TASK REQUIREMENTS:
a. Print the part of the deep sea port article that opens with the words containing "Sources said the" and closes with "said the sources.".
b. In the deep sea port article, what would the first phase of the port cost, and under what type of financing?
c. Carry the deep sea port article forward from its last sentence.

The first phase of the port in the offshore island of Moheshkhali in Cox's Bazar would cost Tk 13,000 crore under public-private partnership (PPP) financing, said the draft final report of a 31-month techno-economic feasibility study.
A Japanese firm -- Pacific Consultant International - that conducted the study since June 2006, submitted the report in February mentioning that the deep sea port would be established on a more than 220-hectare area.
The draft report said the port would revolutionise Bangladesh's trade through sea routes with the South Asian region. And it would help transport of goods to India's seven south-eastern states, Kolkata port and Haldia port, Nepal, Myanmar as well as to Kunmin province of China.
Meanwhile, the report would be placed for an open discussion in the capital tomorrow.
All the stakeholders along with members of the technical committee and staffs related to the study and representatives from different government organisations would participate in the deliberations at Sonargaon Hotel and give their views on the study.
Sources said the deliberations might throw light on if there are scopes to reduce the cost of completing the first phase.
They pointed out that as per the draft final report two 'break-waters'-one 1,950 metres and the other 2,250 metres-- are required to be constructed at the mouth of Sonadia channel to protect the deep sea port from tidal upsurge and waves.
If one break-water can serve the purpose, the cost can be slashed by around Tk 1,000 crore. And there is scope for avoiding acquisition of 300 acres of land if rail tracks can be laid along the road to be constructed, they said.
There are also scopes to revise the estimated cost of dredging the channel, and consider construction of RCC pile-supported jetties instead of the proposed Caission Type Quaywall for those. And this might bring down the cost of the project work significantly (even below Tk 10,000 crore), said the sources.

GIVEN MATERIAL:

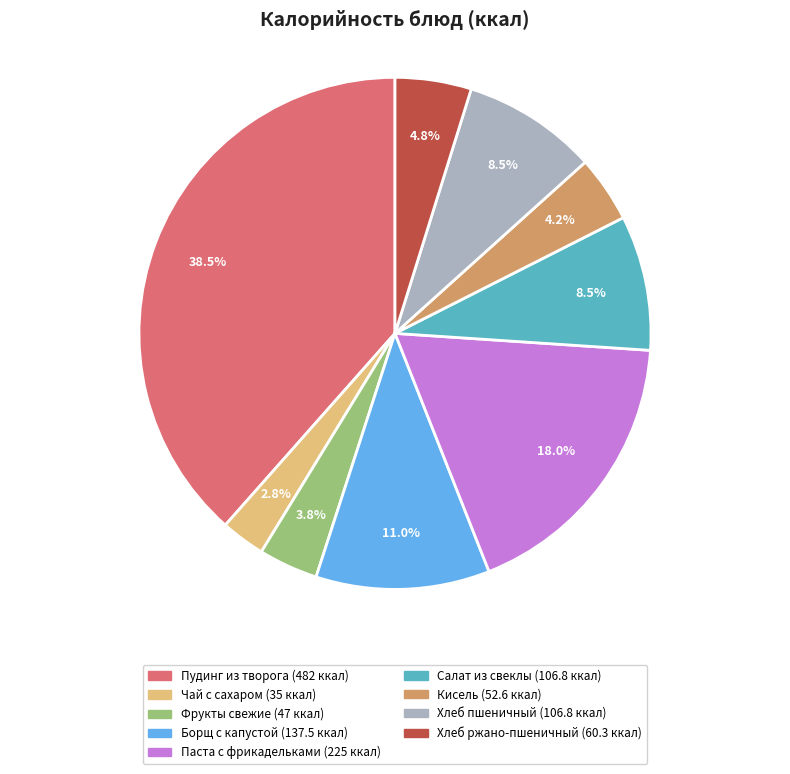

Count the number of slices in the pie.

9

ANSWERS BY ITEM NUMBER:
a.
Sources said the deliberations might throw light on if there are scopes to reduce the cost of completing the first phase.
They pointed out that as per the draft final report two 'break-waters'-one 1,950 metres and the other 2,250 metres-- are required to be constructed at the mouth of Sonadia channel to protect the deep sea port from tidal upsurge and waves.
If one break-water can serve the purpose, the cost can be slashed by around Tk 1,000 crore. And there is scope for avoiding acquisition of 300 acres of land if rail tracks can be laid along the road to be constructed, they said.
There are also scopes to revise the estimated cost of dredging the channel, and consider construction of RCC pile-supported jetties instead of the proposed Caission Type Quaywall for those. And this might bring down the cost of the project work significantly (even below Tk 10,000 crore), said the sources.

b. Tk 13,000 crore, under public-private partnership (PPP) financing.

c.
According to the study report, a harbour with nine 300-metre jetties would be constructed to allow berthing of nine mother vessels, four containers and five general cargo vessels, in the first phase.
Construction work in the first phase would include development of required infrastructure and back-up facilities.
Two more harbours each with the same number and length of berths would be constructed in the second phase of the project to be completed by 2035.
When the third phase is completed with construction of three more harbours by 2055, the deep sea port would have six harbours each with same number and length of berths.
The channel inside each U-shaped harbour would measure 1.5 km by 0.5 km. The draft of the channel would be raised to 16 metres from 10 metres now.
The proposed infrastructures and back-up facilities include a 40 km rail track from Dohazari of Chandanaish upazila in Chittagong to Harbang of Chakoria upazila in Cox's Bazar, roads of the same length, development of waterways and pontoons for inland water transport, water treatment plant and thermal power plant.
The draft report would be reviewed in the light of suggestions at tomorrow's open discussion, and then finalised, sources said.
Later, an executing agency would be formed with representatives from the ministries of shipping, finance, planning and establishment, and other authorities concerned.
Based on the recommendations and guidelines given by the executing agency, an interim port authority (IPA) would be formed to formulate a PPP model prior to formation of a deep sea port authority (DSPA).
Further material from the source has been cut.